Para que la presión de los lectores no se dispare les adelantamos las conclusiones, no hay motivos para tener una gran preocupación. ¿Pero por qué? ¿Qué diferencias tiene la situación respecto a la de fines de 2001?

En primer lugar, el problema de 2001 y 2002 era que los bancos tenían que devolver depósitos en dólares (en su mayoría), mientras que sus préstamos originalmente denominados en dólares se volvían incobrables, primero por la recesión del 2001 y luego por la devaluación de comienzos del 2002.

El hecho de que los depósitos actuales sean en pesos y no en dólares y que no haya una convertibilidad es una diferencia importante. Si fuera necesario ahora el Banco Central podría emitir pesos para otorgar préstamos (vía redescuentos) a los bancos, algo que no podía hacerse en 2001.

Además, los bancos tienen ahora una muy buena posición de liquidez, al contrario de fines de 2001, cuando tenían una posición comprometida luego de varios meses de caída continua de los depósitos.

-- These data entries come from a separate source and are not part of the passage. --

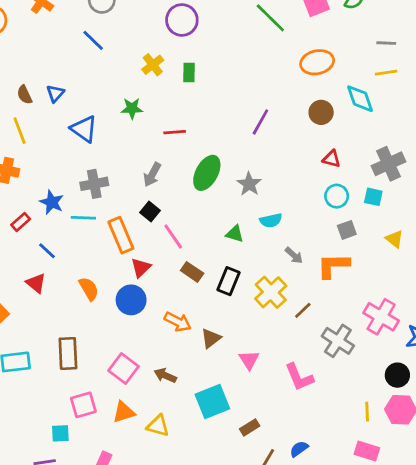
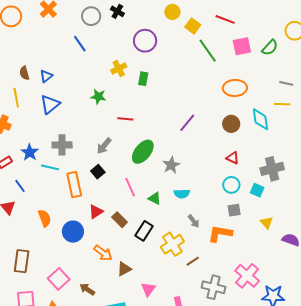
blue triangle: (84, 129) -> (50, 104), moved, turned 35
pink line: (173, 237) -> (130, 187), moved
red triangle: (141, 268) -> (96, 212), moved
gray cross: (338, 341) -> (213, 287), turned -30

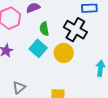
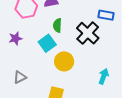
yellow circle: (64, 53) -> (64, 61), moved

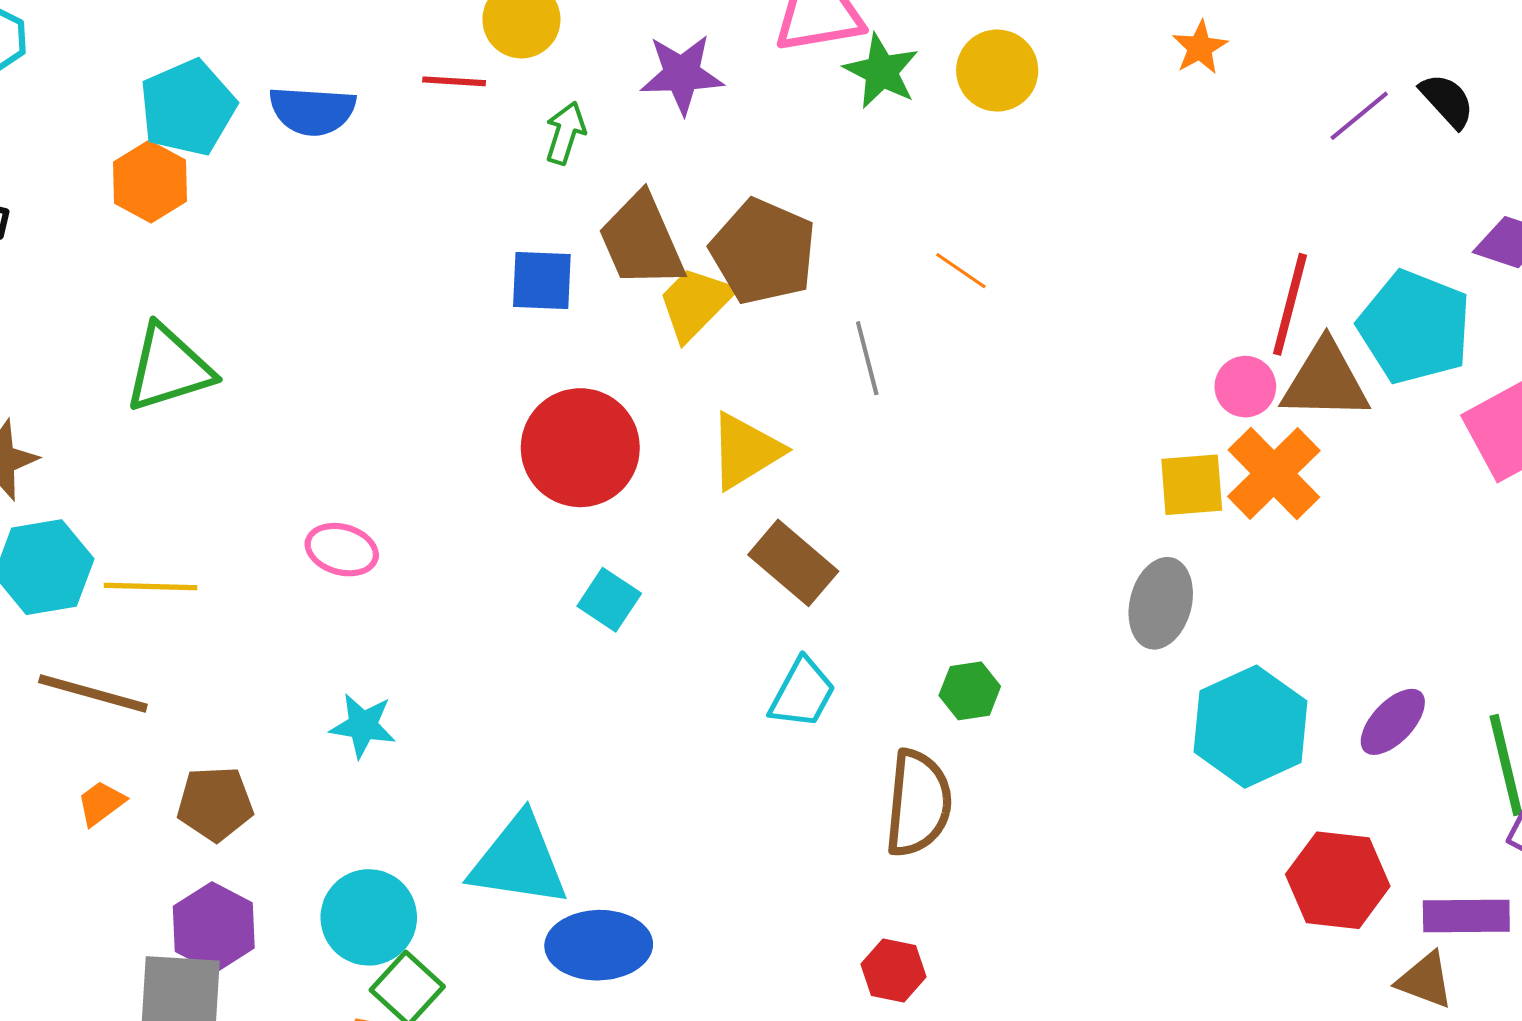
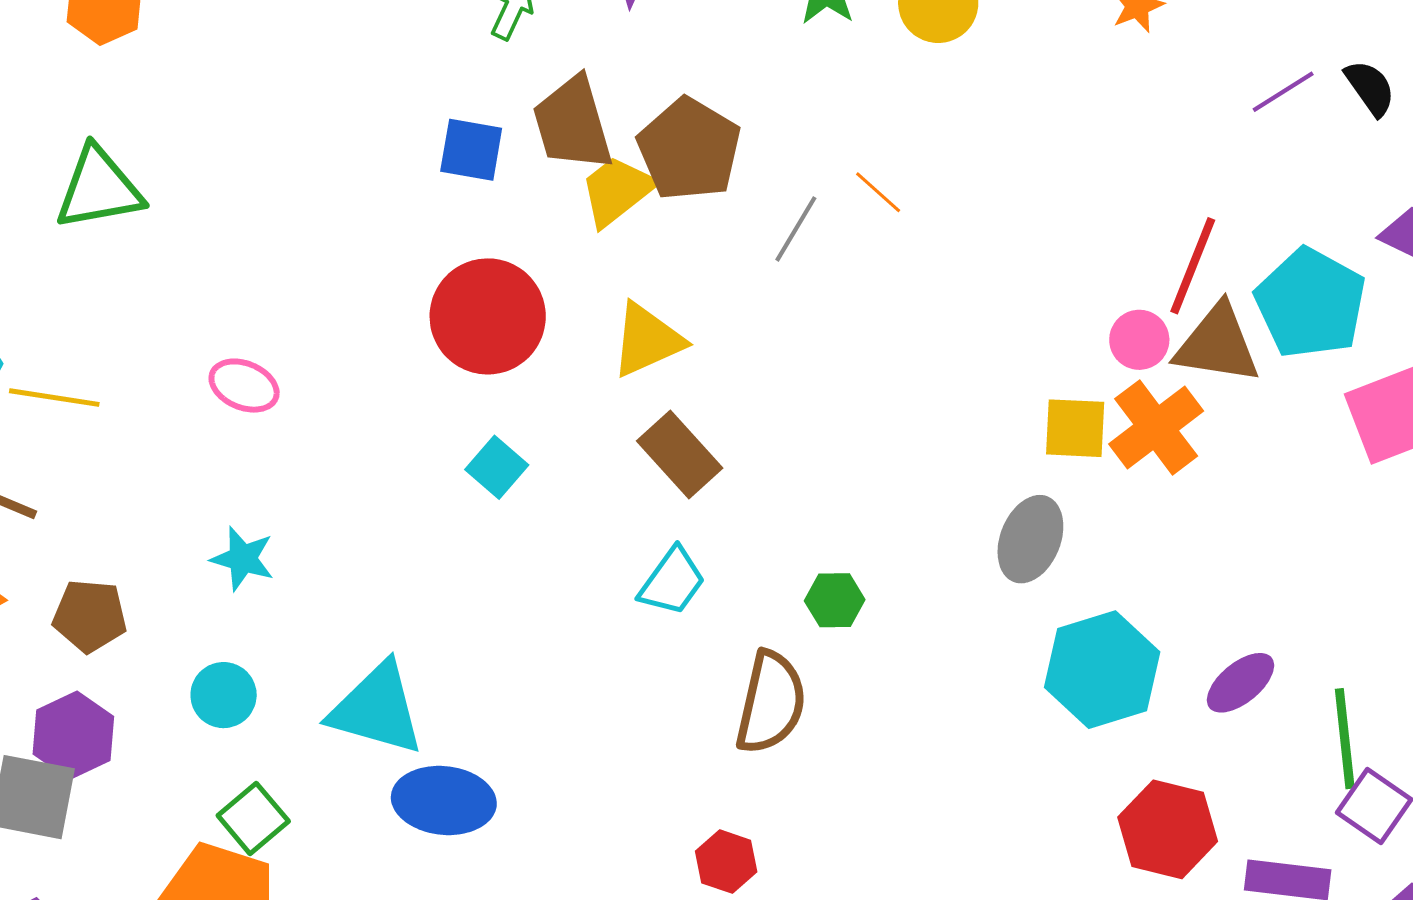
gray line: (867, 358) -> (796, 229), moved, turned 38
cyan circle: (369, 917) -> (224, 695), moved, size x0.7

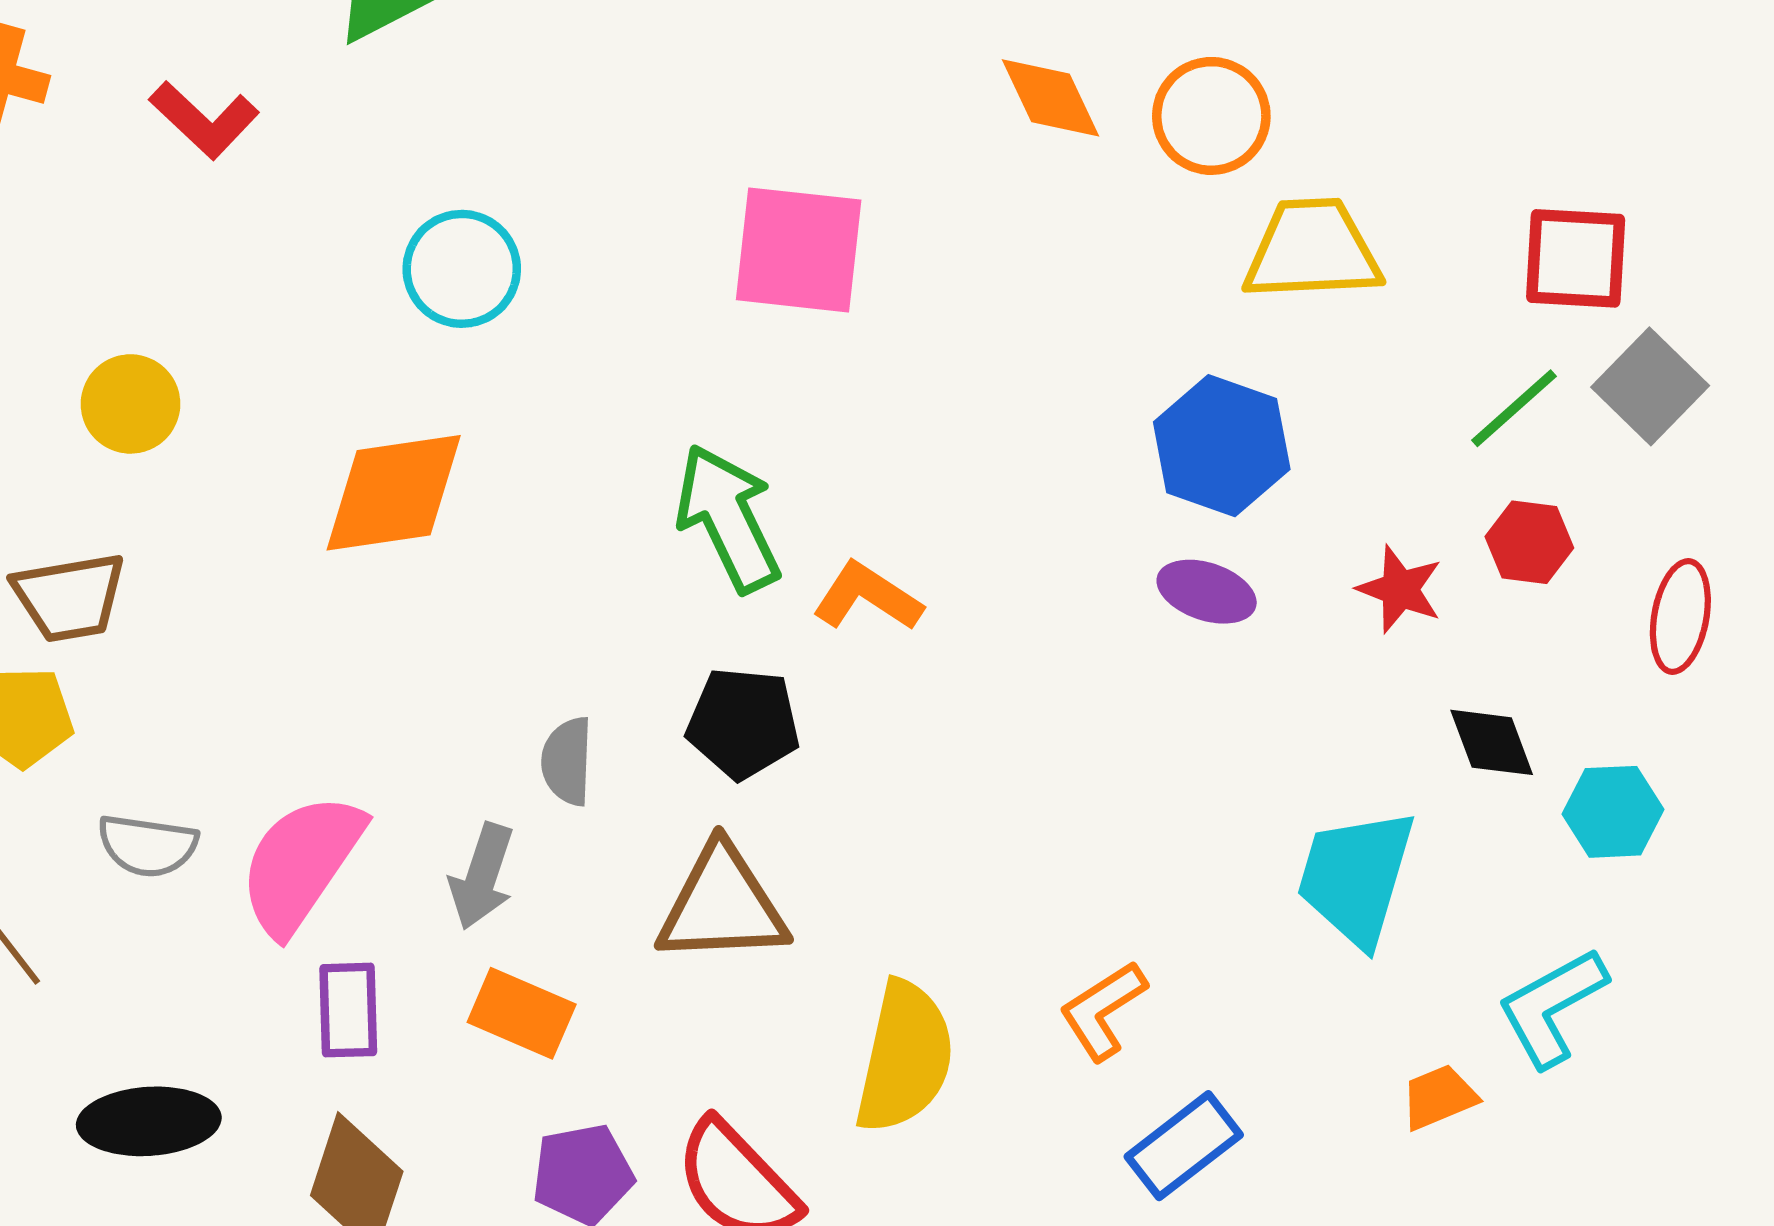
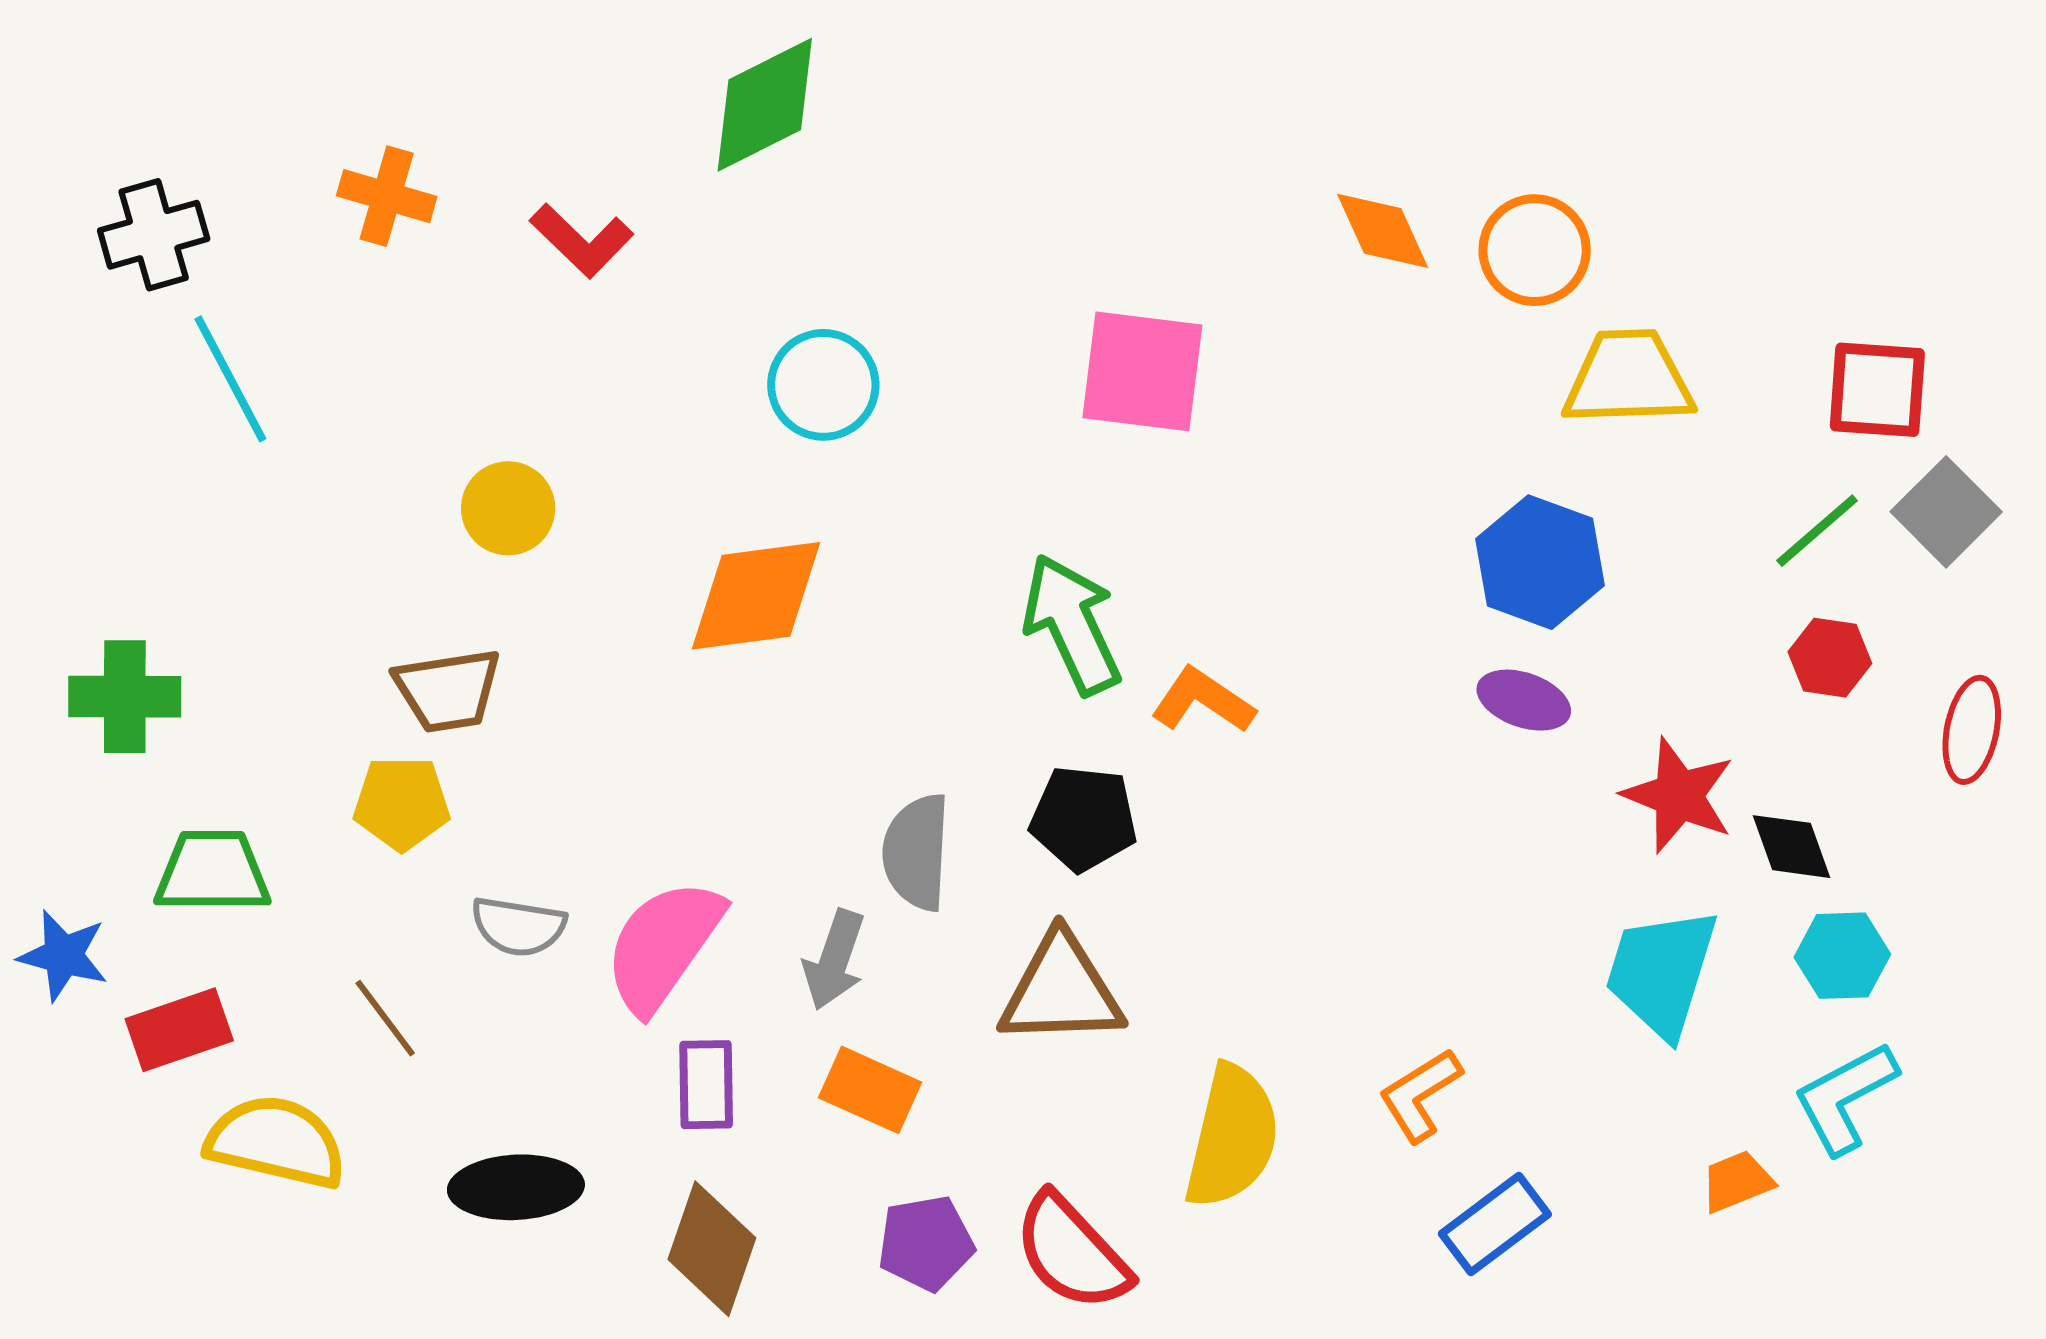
red star: (1400, 589) -> (1679, 795), moved, size x1.4
gray semicircle: (567, 761) -> (917, 852), size x1.4
cyan hexagon: (1613, 812) -> (1842, 956), moved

Por otro lado, a fines de 2001 se habían acumulado desequilibrios macroeconómicos, a diferencia de la actual coyuntura, que cuenta con superávit fiscal, superávit externo y altas tasas de crecimiento, aunque la inflación en un problema que no debería minimizarse.

La falta de confianza del público está generada en cuestiones políticas y no económicas. Si el gobierno continúa cometiendo errores y esta desconfianza no cede o aumenta si podemos comenzar a entrar en terrenos más peligrosos, pero falta tiempo y un deterioro muy importante para se llegue a una situación así.